--- Information provided Enclosed Below ---

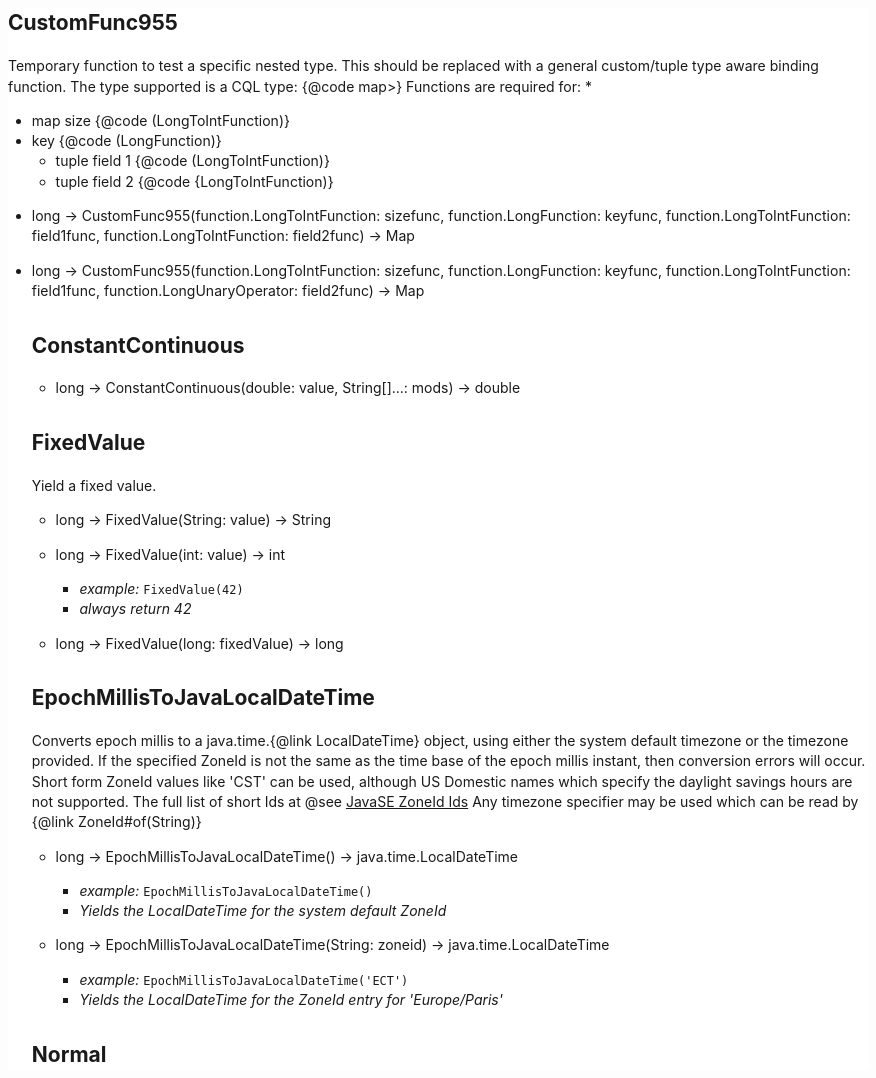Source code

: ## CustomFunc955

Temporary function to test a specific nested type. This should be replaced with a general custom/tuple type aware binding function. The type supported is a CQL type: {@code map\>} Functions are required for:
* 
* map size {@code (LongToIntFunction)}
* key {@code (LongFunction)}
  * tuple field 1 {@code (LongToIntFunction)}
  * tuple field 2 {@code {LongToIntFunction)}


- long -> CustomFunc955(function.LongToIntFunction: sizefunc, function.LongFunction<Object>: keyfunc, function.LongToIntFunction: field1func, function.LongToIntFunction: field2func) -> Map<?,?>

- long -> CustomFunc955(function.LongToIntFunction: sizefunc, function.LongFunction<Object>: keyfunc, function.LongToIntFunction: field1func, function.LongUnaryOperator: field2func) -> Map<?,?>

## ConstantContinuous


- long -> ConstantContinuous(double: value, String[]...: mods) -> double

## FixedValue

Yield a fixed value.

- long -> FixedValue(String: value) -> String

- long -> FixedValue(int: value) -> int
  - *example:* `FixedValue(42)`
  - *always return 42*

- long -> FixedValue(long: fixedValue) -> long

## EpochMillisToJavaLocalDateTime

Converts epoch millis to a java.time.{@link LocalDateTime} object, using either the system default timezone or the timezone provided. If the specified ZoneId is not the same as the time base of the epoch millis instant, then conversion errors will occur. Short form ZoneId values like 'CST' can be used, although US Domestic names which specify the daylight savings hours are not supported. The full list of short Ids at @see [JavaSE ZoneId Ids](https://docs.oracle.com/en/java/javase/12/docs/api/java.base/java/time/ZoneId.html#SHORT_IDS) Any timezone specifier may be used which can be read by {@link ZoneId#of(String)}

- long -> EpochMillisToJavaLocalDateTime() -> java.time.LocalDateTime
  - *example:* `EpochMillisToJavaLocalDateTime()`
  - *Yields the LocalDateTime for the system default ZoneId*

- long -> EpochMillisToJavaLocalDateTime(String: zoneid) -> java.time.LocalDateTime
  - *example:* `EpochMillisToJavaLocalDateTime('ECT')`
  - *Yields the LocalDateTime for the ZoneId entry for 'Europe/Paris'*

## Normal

--- End of Enclosed Information provided ---

→ Problem:
Show every line above where "example" is found.

→ Response to the exercise:
  - *example:* `FixedValue(42)`
  - *example:* `EpochMillisToJavaLocalDateTime()`
  - *example:* `EpochMillisToJavaLocalDateTime('ECT')`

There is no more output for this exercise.